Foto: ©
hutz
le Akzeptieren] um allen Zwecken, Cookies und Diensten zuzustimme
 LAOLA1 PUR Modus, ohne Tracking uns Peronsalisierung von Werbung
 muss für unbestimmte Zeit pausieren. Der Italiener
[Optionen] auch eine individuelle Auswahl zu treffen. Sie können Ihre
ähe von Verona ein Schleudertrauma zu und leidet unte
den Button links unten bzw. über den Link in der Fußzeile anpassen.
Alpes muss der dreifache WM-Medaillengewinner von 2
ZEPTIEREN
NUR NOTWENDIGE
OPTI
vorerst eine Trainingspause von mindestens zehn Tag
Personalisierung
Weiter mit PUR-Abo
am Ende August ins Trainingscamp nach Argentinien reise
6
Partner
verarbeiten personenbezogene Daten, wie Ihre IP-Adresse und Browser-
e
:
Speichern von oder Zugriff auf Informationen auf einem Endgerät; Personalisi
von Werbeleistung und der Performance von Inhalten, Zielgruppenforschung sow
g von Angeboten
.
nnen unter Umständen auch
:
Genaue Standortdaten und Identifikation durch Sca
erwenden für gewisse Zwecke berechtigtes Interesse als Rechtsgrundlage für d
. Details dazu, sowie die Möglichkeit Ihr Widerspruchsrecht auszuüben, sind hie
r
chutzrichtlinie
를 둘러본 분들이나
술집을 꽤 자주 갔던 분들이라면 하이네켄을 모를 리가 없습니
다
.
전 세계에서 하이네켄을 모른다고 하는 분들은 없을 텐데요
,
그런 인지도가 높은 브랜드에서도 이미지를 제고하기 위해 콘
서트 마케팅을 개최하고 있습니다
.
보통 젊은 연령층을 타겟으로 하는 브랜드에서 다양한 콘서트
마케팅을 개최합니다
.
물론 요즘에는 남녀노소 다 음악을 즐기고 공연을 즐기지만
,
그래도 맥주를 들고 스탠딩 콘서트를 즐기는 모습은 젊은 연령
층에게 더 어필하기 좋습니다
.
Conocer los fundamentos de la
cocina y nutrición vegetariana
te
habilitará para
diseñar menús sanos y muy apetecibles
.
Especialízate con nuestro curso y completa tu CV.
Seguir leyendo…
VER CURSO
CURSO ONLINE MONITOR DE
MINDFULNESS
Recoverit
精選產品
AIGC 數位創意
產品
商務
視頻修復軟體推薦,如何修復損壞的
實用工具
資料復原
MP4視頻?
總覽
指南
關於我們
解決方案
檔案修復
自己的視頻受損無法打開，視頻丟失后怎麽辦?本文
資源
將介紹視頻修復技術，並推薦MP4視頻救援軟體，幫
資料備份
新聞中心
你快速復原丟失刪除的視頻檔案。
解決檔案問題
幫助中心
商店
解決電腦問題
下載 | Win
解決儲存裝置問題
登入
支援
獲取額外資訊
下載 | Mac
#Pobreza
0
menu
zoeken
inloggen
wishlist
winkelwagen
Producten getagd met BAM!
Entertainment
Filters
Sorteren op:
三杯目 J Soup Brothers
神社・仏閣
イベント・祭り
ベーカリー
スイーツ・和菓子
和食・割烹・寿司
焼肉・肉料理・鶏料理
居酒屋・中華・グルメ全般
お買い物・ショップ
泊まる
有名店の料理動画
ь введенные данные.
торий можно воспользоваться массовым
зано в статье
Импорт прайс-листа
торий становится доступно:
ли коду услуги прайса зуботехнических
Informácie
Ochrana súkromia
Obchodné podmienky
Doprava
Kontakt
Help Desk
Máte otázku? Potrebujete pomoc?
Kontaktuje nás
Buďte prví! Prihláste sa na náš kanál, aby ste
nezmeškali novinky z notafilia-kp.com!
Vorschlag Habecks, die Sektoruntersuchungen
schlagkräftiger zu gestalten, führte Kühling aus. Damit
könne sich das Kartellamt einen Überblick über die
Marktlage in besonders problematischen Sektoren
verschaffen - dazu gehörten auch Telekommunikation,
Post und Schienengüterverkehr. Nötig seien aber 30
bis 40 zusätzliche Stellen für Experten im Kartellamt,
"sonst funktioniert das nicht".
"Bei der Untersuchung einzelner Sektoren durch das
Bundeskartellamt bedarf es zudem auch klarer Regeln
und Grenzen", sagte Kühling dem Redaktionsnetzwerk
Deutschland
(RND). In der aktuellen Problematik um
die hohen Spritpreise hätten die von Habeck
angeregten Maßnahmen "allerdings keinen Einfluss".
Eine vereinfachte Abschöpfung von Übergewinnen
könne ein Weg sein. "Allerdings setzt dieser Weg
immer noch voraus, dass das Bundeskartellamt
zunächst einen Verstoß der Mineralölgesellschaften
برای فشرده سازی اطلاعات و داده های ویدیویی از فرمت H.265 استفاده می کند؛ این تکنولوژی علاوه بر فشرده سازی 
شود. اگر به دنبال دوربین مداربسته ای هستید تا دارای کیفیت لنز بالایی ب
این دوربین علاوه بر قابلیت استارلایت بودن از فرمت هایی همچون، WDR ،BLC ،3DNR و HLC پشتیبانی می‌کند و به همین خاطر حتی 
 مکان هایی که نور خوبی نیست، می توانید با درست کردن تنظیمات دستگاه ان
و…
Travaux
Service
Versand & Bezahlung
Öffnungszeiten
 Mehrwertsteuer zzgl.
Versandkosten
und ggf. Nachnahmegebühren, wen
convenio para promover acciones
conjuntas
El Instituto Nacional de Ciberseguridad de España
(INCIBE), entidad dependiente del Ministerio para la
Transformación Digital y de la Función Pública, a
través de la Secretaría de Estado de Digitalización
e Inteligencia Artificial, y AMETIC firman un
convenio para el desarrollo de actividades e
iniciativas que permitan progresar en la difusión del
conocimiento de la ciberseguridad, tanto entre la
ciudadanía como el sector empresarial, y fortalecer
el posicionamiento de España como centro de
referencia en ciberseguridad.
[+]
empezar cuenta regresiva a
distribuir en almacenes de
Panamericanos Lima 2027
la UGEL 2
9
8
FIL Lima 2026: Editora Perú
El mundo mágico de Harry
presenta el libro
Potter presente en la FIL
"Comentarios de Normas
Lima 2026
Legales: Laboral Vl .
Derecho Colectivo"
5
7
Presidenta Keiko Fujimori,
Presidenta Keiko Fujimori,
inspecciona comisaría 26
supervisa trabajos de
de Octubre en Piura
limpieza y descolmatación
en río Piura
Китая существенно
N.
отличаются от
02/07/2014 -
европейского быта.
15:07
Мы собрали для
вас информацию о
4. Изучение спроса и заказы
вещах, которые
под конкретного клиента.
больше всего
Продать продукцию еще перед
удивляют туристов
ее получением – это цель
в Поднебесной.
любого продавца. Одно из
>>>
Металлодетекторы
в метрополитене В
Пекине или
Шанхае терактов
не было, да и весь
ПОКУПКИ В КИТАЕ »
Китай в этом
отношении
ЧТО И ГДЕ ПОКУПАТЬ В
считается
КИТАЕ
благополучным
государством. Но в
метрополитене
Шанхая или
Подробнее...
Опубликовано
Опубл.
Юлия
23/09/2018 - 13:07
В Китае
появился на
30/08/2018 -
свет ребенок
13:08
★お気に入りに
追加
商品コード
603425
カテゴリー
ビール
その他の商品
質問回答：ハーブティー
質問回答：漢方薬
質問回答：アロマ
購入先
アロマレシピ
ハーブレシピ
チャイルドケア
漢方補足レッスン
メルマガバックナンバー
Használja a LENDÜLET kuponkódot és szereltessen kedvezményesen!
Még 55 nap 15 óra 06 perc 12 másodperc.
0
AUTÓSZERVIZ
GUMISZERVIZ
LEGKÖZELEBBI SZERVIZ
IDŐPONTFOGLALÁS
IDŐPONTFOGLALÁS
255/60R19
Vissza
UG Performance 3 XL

REQUIRED ACTION: How many lines of the material above contain the word "Ihre"? Reply with the number alone.

ANSWER SECTION: 2